● **Exercise instructions**: Where a line below includes the word "ISetToken", copy that line.
= = = = = = =
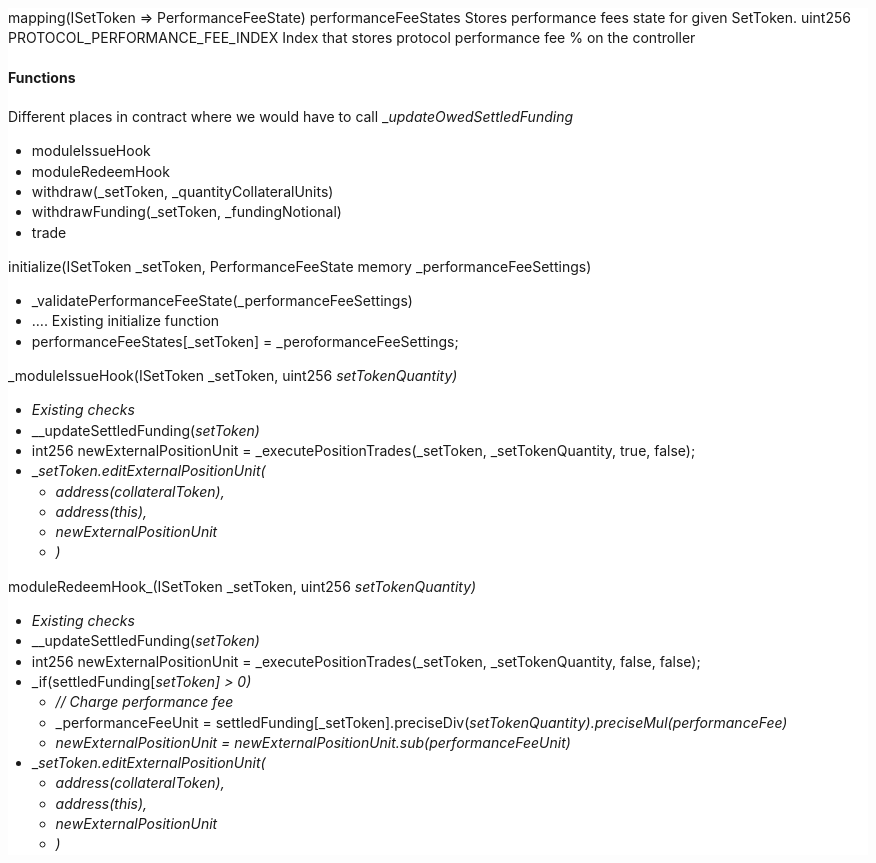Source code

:   <tr>
   <td>mapping(ISetToken => PerformanceFeeState)
   </td>
   <td>performanceFeeStates
   </td>
   <td>Stores performance fees state for given SetToken.
   </td>
  </tr>
  <tr>
   <td>uint256
   </td>
   <td>PROTOCOL_PERFORMANCE_FEE_INDEX
   </td>
   <td>Index that stores protocol performance fee % on the controller
   </td>
  </tr>
</table>



#### Functions

Different places in contract where we would have to call __updateOwedSettledFunding_



* moduleIssueHook
* moduleRedeemHook
* withdraw(_setToken, _quantityCollateralUnits)
* withdrawFunding(_setToken, _fundingNotional)
* trade

initialize(ISetToken _setToken, PerformanceFeeState memory _performanceFeeSettings)



* _validatePerformanceFeeState(_performanceFeeSettings)
* …. Existing initialize function
* performanceFeeStates[_setToken] = _peroformanceFeeSettings;

_moduleIssueHook(ISetToken _setToken, uint256 _setTokenQuantity)_



* _Existing checks_
* __updateSettledFunding(_setToken)_
* int256 newExternalPositionUnit = _executePositionTrades(_setToken, _setTokenQuantity, true, false);
* __setToken.editExternalPositionUnit(_
    * _address(collateralToken),_
    * _address(this),_
    * _newExternalPositionUnit_
    * _)_

moduleRedeemHook_(ISetToken _setToken, uint256 _setTokenQuantity)_



* _Existing checks_
* __updateSettledFunding(_setToken)_
* int256 newExternalPositionUnit = _executePositionTrades(_setToken, _setTokenQuantity, false, false);
* _if(settledFunding[_setToken] > 0)_
    * _// Charge performance fee_
    * _performanceFeeUnit = settledFunding[_setToken].preciseDiv(_setTokenQuantity).preciseMul(performanceFee)_
    * _newExternalPositionUnit = newExternalPositionUnit.sub(performanceFeeUnit)_
* __setToken.editExternalPositionUnit(_
    * _address(collateralToken),_
    * _address(this),_
    * _newExternalPositionUnit_
    * _)_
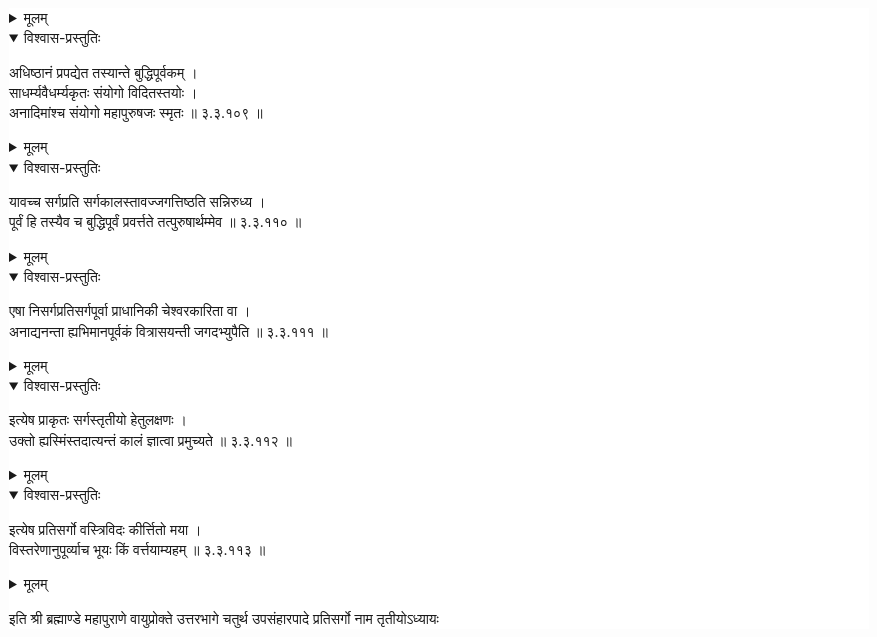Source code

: <details><summary>मूलम्</summary></details>
  

<details open><summary>विश्वास-प्रस्तुतिः</summary>

अधिष्ठानं प्रपद्येत तस्यान्ते बुद्धिपूर्वकम् ।  
साधर्म्यवैधर्म्यकृतः संयोगो विदितस्तयोः ।  
अनादिमांश्च संयोगो महापुरुषजः स्मृतः ॥ ३.३.१०९ ॥
</details>

<details><summary>मूलम्</summary></details>
  

<details open><summary>विश्वास-प्रस्तुतिः</summary>

यावच्च सर्गप्रति सर्गकालस्तावज्जगत्तिष्ठति सन्निरुध्य ।  
पूर्वं हि तस्यैव च बुद्धिपूर्वं प्रवर्त्तते तत्पुरुषार्थम्मेव ॥ ३.३.११० ॥
</details>

<details><summary>मूलम्</summary></details>
  

<details open><summary>विश्वास-प्रस्तुतिः</summary>

एषा निसर्गप्रतिसर्गपूर्वा प्राधानिकी चेश्वरकारिता वा ।  
अनाद्यनन्ता ह्यभिमानपूर्वकं वित्रासयन्ती जगदभ्युपैति ॥ ३.३.१११ ॥
</details>

<details><summary>मूलम्</summary></details>
  

<details open><summary>विश्वास-प्रस्तुतिः</summary>

इत्येष प्राकृतः सर्गस्तृतीयो हेतुलक्षणः ।  
उक्तो ह्यस्मिंस्तदात्यन्तं कालं ज्ञात्वा प्रमुच्यते ॥ ३.३.११२ ॥
</details>

<details><summary>मूलम्</summary></details>
  

<details open><summary>विश्वास-प्रस्तुतिः</summary>

इत्येष प्रतिसर्गो वस्त्रिविदः कीर्त्तितो मया ।  
विस्तरेणानुपूर्व्याच भूयः किं वर्त्तयाम्यहम् ॥ ३.३.११३ ॥
</details>

<details><summary>मूलम्</summary></details>
  
इति श्री ब्रह्माण्डे महापुराणे वायुप्रोक्ते उत्तरभागे चतुर्थ उपसंहारपादे प्रतिसर्गो नाम तृतीयोऽध्यायः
= = = = = = =
● **Response area**:
   <td>mapping(ISetToken => PerformanceFeeState)
initialize(ISetToken _setToken, PerformanceFeeState memory _performanceFeeSettings)
_moduleIssueHook(ISetToken _setToken, uint256 _setTokenQuantity)_
moduleRedeemHook_(ISetToken _setToken, uint256 _setTokenQuantity)_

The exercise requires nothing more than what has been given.